The award aims to equip scientists to push their research further, providing each recipient about $11 million in support throughout seven years, according to the institute. These researchers study across many scientific disciplines, including cancer biology, computational biology, physiology, and plant sciences. More than 30 current or former HHMI recipients have won the Nobel Prize.
Witten, a researcher in the Princeton Neuroscience Institute and principal investigator at the Witten Lab, focuses on understanding how our brains process stress. This grant means that she’ll be able to further her lab’s research in brain systems and circuits. She says, thanks to this opportunity, she can think on a much longer time scale to follow her passions and creativity. “It’s just a really exciting opportunity to be given that chance,” she says.
Witten first became interested in investigating the brain and its behavior around decision making while taking a neuroscience class at Princeton. “I was very excited,” she says. “I never looked back.” She was captivated by the idea that we could study thoughts. After graduating from Princeton in 2002, she got her Ph.D. in neuroscience at Stanford. Witten became a professor at Princeton in 2012.

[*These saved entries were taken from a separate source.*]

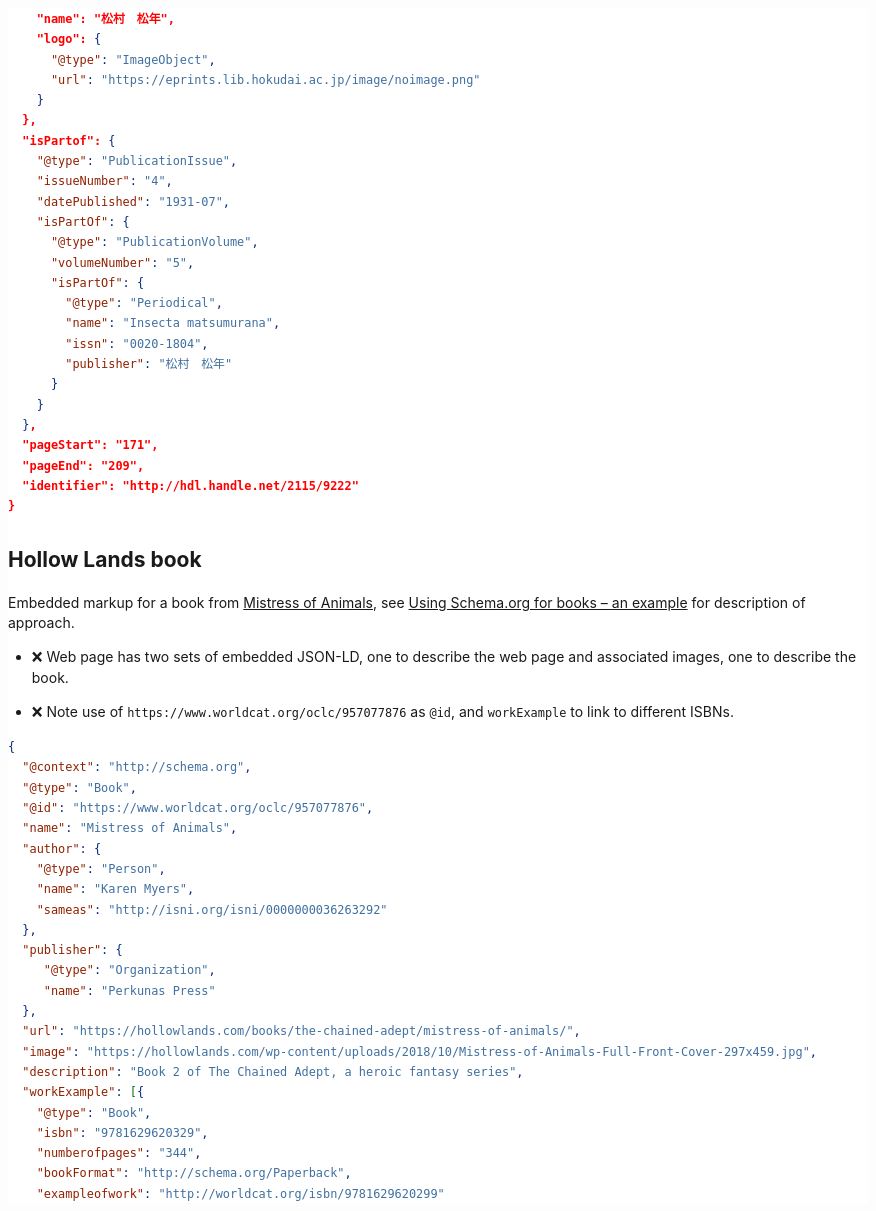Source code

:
 ```json
    "name": "松村　松年",
    "logo": {
      "@type": "ImageObject",
      "url": "https://eprints.lib.hokudai.ac.jp/image/noimage.png"
    }
  },
  "isPartof": {
    "@type": "PublicationIssue",
    "issueNumber": "4",
    "datePublished": "1931-07",
    "isPartOf": {
      "@type": "PublicationVolume",
      "volumeNumber": "5",
      "isPartOf": {
        "@type": "Periodical",
        "name": "Insecta matsumurana",
        "issn": "0020-1804",
        "publisher": "松村　松年"
      }
    }
  },
  "pageStart": "171",
  "pageEnd": "209",
  "identifier": "http://hdl.handle.net/2115/9222"
}
```


## Hollow Lands book

Embedded markup for a book from [Mistress of Animals](https://hollowlands.com/books/the-chained-adept/mistress-of-animals/), see [Using Schema.org for books – an example](https://hollowlands.com/2018/02/using-schema-org-for-books-an-example/) for description of approach. 

- :x: Web page has two sets of embedded JSON-LD, one to describe the web page and associated images, one to describe the book. 

- :x: Note use of `https://www.worldcat.org/oclc/957077876` as `@id`, and `workExample` to link to different ISBNs.

```json
{
  "@context": "http://schema.org",
  "@type": "Book",
  "@id": "https://www.worldcat.org/oclc/957077876",
  "name": "Mistress of Animals",
  "author": {
    "@type": "Person",
    "name": "Karen Myers",
    "sameas": "http://isni.org/isni/0000000036263292"
  },
  "publisher": {
     "@type": "Organization",
     "name": "Perkunas Press"
  },
  "url": "https://hollowlands.com/books/the-chained-adept/mistress-of-animals/",
  "image": "https://hollowlands.com/wp-content/uploads/2018/10/Mistress-of-Animals-Full-Front-Cover-297x459.jpg",
  "description": "Book 2 of The Chained Adept, a heroic fantasy series",
  "workExample": [{
    "@type": "Book",
    "isbn": "9781629620329",
    "numberofpages": "344",
    "bookFormat": "http://schema.org/Paperback",
    "exampleofwork": "http://worldcat.org/isbn/9781629620299"
```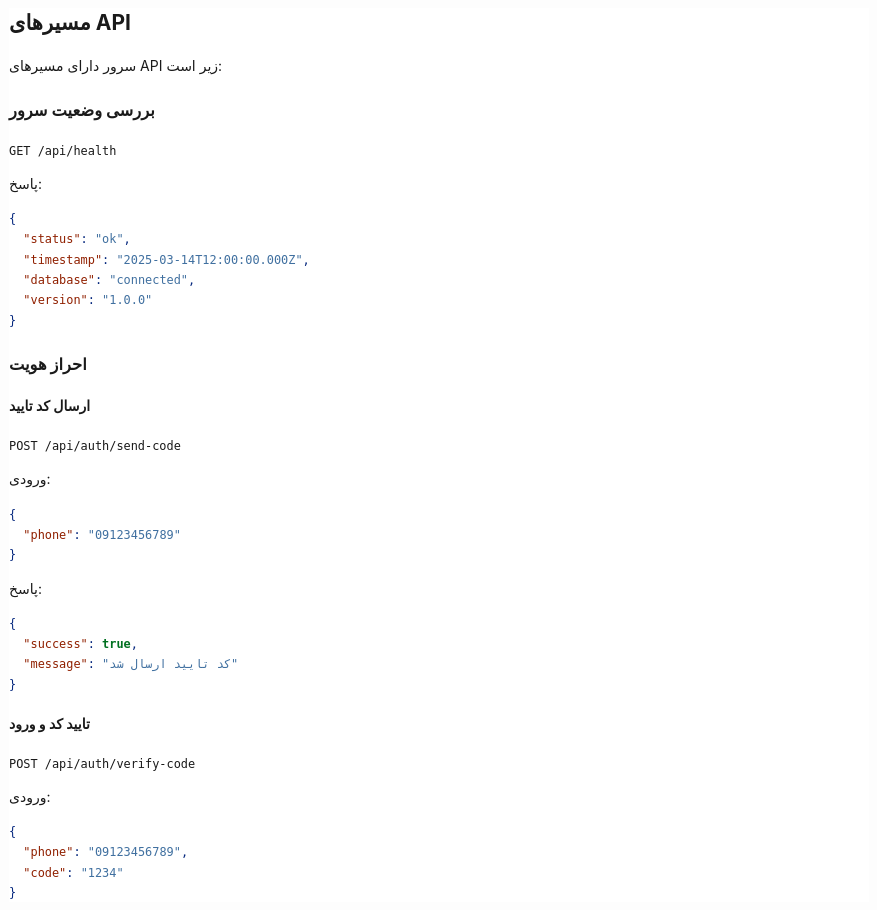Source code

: ## مسیرهای API

سرور دارای مسیرهای API زیر است:

### بررسی وضعیت سرور

```
GET /api/health
```

پاسخ:
```json
{
  "status": "ok",
  "timestamp": "2025-03-14T12:00:00.000Z",
  "database": "connected",
  "version": "1.0.0"
}
```

### احراز هویت

#### ارسال کد تایید

```
POST /api/auth/send-code
```

ورودی:
```json
{
  "phone": "09123456789"
}
```

پاسخ:
```json
{
  "success": true,
  "message": "کد تایید ارسال شد"
}
```

#### تایید کد و ورود

```
POST /api/auth/verify-code
```

ورودی:
```json
{
  "phone": "09123456789",
  "code": "1234"
}
```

Witten is interested in our drive to seek rewards and how that shapes our behavior. For example, if someone achieves a goal or gets a reward, they want to figure out what to do to get that positive outcome in the future. If a person got a good grade on a test, that might make them think they should study in the exact same way, Witten says.
But practically speaking, everyone responds differently to the same experience, including stressful situations. To help better understand this, her lab is studying what animals learn when presented with stress.
“Some are learning how to cope with the stress, and others are just learning avoidance behavior.”
Ilana Witten ’02
For example, mice in certain situations show behavior like helplessness or symptoms similar to anxiety. They may be introduced to a stressful scenario, Witten says, via interaction with another mouse that is aggressive. Mice who are in a stressful environment might become socially avoidant, showing what, she says, someone might call depression in a person. Others might seem fine. The difference between mice who may no longer want to play with animals, or seek out a sugary drink, can show what they are learning from stress.
“Some are learning how to cope with the stress, and others are just learning avoidance behavior,” she says.
She hopes this will eventually extrapolate to helping humans — if we can better understand how animals’ brain circuitry responds to stress, it might help researchers better understand how to help individuals suffering from mental illnesses like anxiety and depression.
The funding that the HHMI grant provides will allow her to focus more fully on the research, she says, as opposed to frequently planning where the next funding will come from. Typically, labs are funded by smaller grants that are renewable in much shorter time periods; it can almost seem like researchers are constantly thinking about applying for and monitoring new funding sources.
Now, she says, “You can focus more on being creative and thinking about what you’re most passionate about.”